Arrêt du pâturage, préparation des rations d’hiver, récolte du maïs grain…les journées d’automne sont bien remplies à Bel Orient. L’occasion de préparer les futures performances hivernales et également la campagne de pâturage 2026.
Préparer notre saison d’herbe 2026
Le pâturage s’est terminé fin octobre. Malgré les conditions climatiques encore favorables, les valeurs alimentaires (moins de 15 % MAT) et la matière sèche de l’herbe pâturée (environ 10%) ne sont pas suffisantes pour nos objectifs de production (37 kg brut pour les holstein et 23 kg brut pour les jersiaises).
S’ouvre maintenant le chapitre « entretiens » : enlever les clôtures inter-paddocks, ranger et nettoyer les bacs, vérifier les flotteurs, apporter un amendement calcique . Sur les parcelles, plus éloignées et dédiées à la fauche, le sursemis de trèfle Mix Protéines® à une densité de 15 kg/ha a été réalisé début octobre avec le semoir Güttler®. Un travail qualitatif pour préserver la longévité des prairies sans les dégrader.
Piloter la ration avec des valeurs de fourrages connues…
En ration hivernale (de novembre à fin février), l’alimentation fourragère des vaches laitières repose exclusivement sur une base de foins séchés en grange. Nous adaptons les espèces et variétés à la valorisation et aux types de parcelles.

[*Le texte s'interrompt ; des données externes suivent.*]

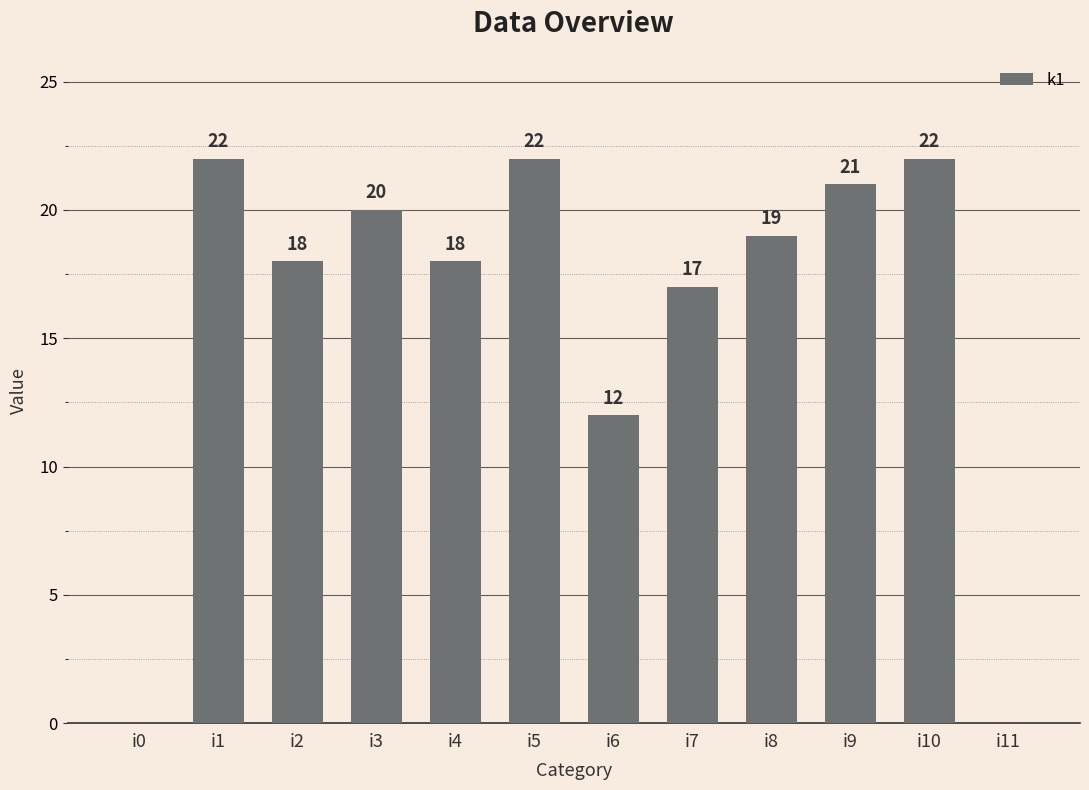

How many values are above zero?

10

Globalement, les vaches sont nourries avec des foins de mélange (Mix Fauche®), et des foins de luzerne (Mix Luz Nord Sud®).
Avant de démarrer l’hiver, l’heure est à l’état des lieux des stocks par qualité (foins rangés par qualité dans le bâtiment) et donc aux estimations de valeurs alimentaires.
Treize foins ont été analysés en laboratoire (doublé d’une analyse au NIR) avec des valeurs de MAT allant de11 à 19% avec des indicateurs de fibrosité (NDF de 440 à 590 g/ks MS) très variés permettant de faire jouer à plein la complémentarité des fourrages. L’objectif est ainsi de pouvoir orienter les foins aux jeunes, aux taries ou aux laitières en fonction de ce classement.
Par exemple, pour les vaches en lactation, la ration de base reposera principalement sur 2/3 de foins de graminées/légumineuses et 1/3 de foins de luzerne. Le foin de luzerne sera associé à deux foins différents mais complémentaires sur la protéine et les fibres (13-17% MAT et 558-474 g/kg MS de NDF respectivement).
Afin de limiter l’hétérogénéité dans le mélange des fourrages, d’économiser du carburant, de limiter l’usure des contre-couteaux du bol mélangeur, nous testons la calibration des foins avec une entreprise de travaux agricoles. La conception de la ration sera ainsi facilitée, plus homogène. La consommation d’un mois de foins pour les vaches laitières a été calibrée et stockée en vrac.
Un concentré énergétique basé sur un maïs grain de qualité
Le corollaire des rations basées sur le foin (qui apporte NDF mais aussi protéines) est la qualité de l’apport énergétique.
Le maïs grain est roi dans la composition des concentrés de production réalisés avec la FAF. Le choix de cette source énergétique est essentiellement lié à la plus lente dégradabilité de son amidon par rapport aux céréales à paille et donc son caractère moins acidogène. Bien moulu (avec une grille de 2 mm à la FAF), il représente une bonne source d’amidon by-pass, valorisé dans l’intestin.
A Bel Orient, nous sommes vigilants sur cette finesse : une fois passé au tamis, plus de 50 % des particules font moins de 0,6 mm (aspect « Maïzena »).
Cette année aura été favorable en termes de conditions de récolte et de rendement avec 21 ha battus et un rendement à la récolte de 104 quintaux/ha (Exemple de cartographie de rendement ci-dessous). Le maïs grain manquant est acheté et séché en local à moins de 10 km de l’exploitation.
Semer et préserver le sol
Le semis d’orge d’hiver a été réalisé en partie après une luzernière. Il a été réalisé en semis direct avec notre Cameleon (vitesse de 7 km/h, profondeur de semis de 2,5 cm et densité de 290 gr/m²), dans l’optique de préserver le sol et limiter les consommations en carburant.
Grâce à notre partenariat et équipement avec John Deere, la cartographie des rendements ainsi que les mesures de consommation des tracteurs (par modèle et par type de travail) nous permettent d’affiner notre conduite et ainsi adapter et réduire nos intrants (fertilisants, phytosanitaires mais aussi carburant) pour réduire notre coût de production et nos impacts.